One of the big probelms for new winemakers is insufficient degassing. What does the wine taste if it sits out to breathe before you drink it? How about if you pour a glass, and swirl it around for a few minutes before drinking?

Steve

Good catch Steve!

I didn't even think about degassing - trapped CO2 can mask the true flavor of the wine.
 
Well I have one batch that wasn't degassed properly and understand what that does to the flavor but that isn't the issue I believe. I got a bottle from another guy I work with that is making homemade wine. It also has the same after taste to it. Maybe its a home made wine thing.?
 
Could be - but really hard to say for sure.

Can you provide any kind of a description of the taste that might help?

Any off smells??

Oxidation is another possibility..
 
Sure it's not the dilute CO2 that's making the "taste"? A wine can be still and yet have quite a lot of dilute CO2 in it.

Fill an empty wine bottle a quarter full with some of your wine, put your finger over the mouth and shake it. When you quit shaking, watch the wine and listen as your remove your finger. Did you hear a "pop" from pressure buildup? Did the wine seem to fizz at all?

Try the same with your friend's wine.

Another test is to be moderately aggressive in decanting the wine, then let it breathe, then taste it and see if it changed.

CO2 is one thing I can think of that could be common to both batches made in different environments by different people with different ingredients.

The other could be water, if you both were using the same municipal water supply. It is extremely rare for water that is potable to be a wine problem, but not impossible. The fix there is to use bottled water or get a purifier.

It's not a "homemade wine" thing, I assure you. I don't have after-tastes in my wines.
 
The other could be water, if you both were using the same municipal water supply. It is extremely rare for water that is potable to be a wine problem, but not impossible. The fix there is to use bottled water or get a purifier.

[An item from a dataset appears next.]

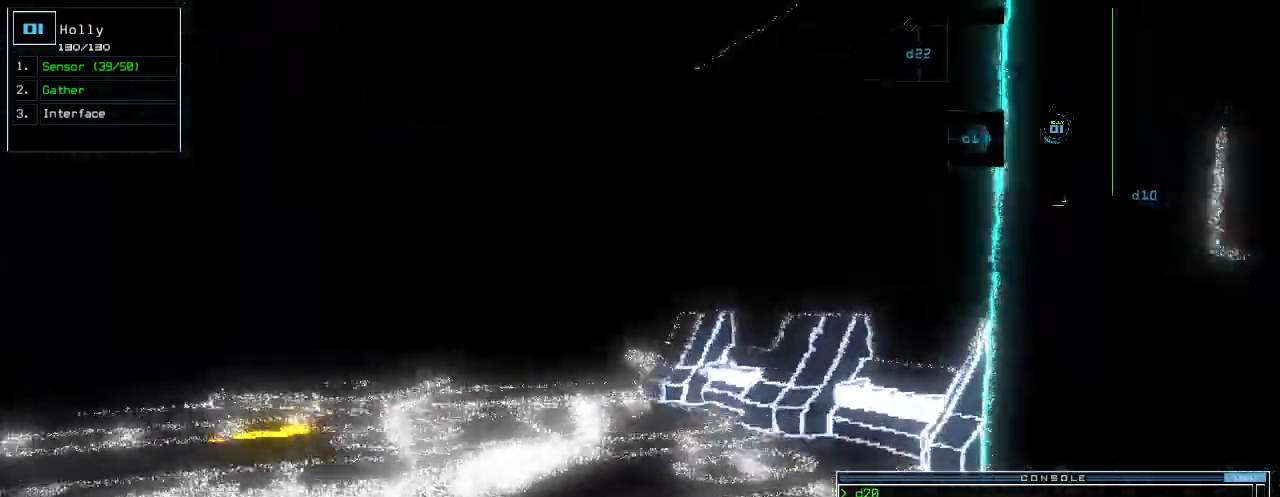
Gameplay with keyboard; each line is a JSON object with the keys held at the frame after it. "events" lists presses ("down") and releases ("up") of ".", "0", "1", "2", "3", "4", "5", "6", "7", "8", "9", "a", "b", "backspace", "c", "caps_lock", "comma", "ctrl_l", "ctrl_r", "d", "down", "e", "equals", "escape", "f", "g", "h", "i", "j", "k", "l", "left", "m", "minus", "n", "o", "p", "q", "quote", "r", "return", "right", "s", "semicolon", "shift_l", "shift_r", "space", "t", "tab", "tilde", "u", "up", "v", "w", "x", "y" and "z" between this image and that frame as [ms after this image, input, new state], when the widget could be followed in between. No other keys are recorded. Mouse input is not recorded.
{"keys": ["up"], "events": [[180, "left", "down"], [360, "left", "up"]]}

I may not have made much wine, but I've always used bottled water or filtered simply for the satisfaction of knowing what is (or isn't) in the water.
 
Well I have one batch that wasn't degassed properly and understand what that does to the flavor but that isn't the issue I believe. I got a bottle from another guy I work with that is making homemade wine. It also has the same after taste to it. Maybe its a home made wine thing.?

Kit wines can have a pretty serious after taste until they age out some, especially reds. Of course any young, green wine is also gong to have a green, tart taste for awhile. That "kit taste" and/or the green taste will eventually subside.

About CO2, if it is present in a wine, it not only masks the flavor, it also seriously masks the aroma. Do try decanting a kit wine, especially if it still has too much CO2. The aroma will improve a lot.

As the wine sets in the decanter, the aroma will get stronger and better with each passing hour. Once the aroma is full, the wine is ready to drink.

If I have CO2, I slosh the wine around in the decanter about every 30 minutes. I have one early batch, which didn't degas well, that can stay in the decanter 8 hours before it starts coming around.

I like IBGLOWIN's suggestion to open a bottle, take a glass out, push the cork back in to seal the bottle, let it set 24 hours or so, then re-open and drink. It really works, with kit wines especially.
 
I may not have made much wine, but I've always used bottled water or filtered simply for the satisfaction of knowing what is (or isn't) in the water.

I have no problems in that regard, my water is coming straight out of a 75-foot well that draws from a pure limestone aquifer. No chlorine or chemicals. It's similar to the water Jack Daniel uses up the road.
 
I will try getting a bottle to a 1/4 full and give it a good shake just to verify its not a CO2 gas issue.

The flavor for lack of better words is almost a bitter flavor. You take a drink, you taste wine and then after the wine flavor subsides you get a very sharp flavor that almost overides your taste buds. Almost like a really hard water. Which I can say I've eliminated because one of the batchs I've made I used store purchased spring water. Which I tasted and didn't taste like hard water.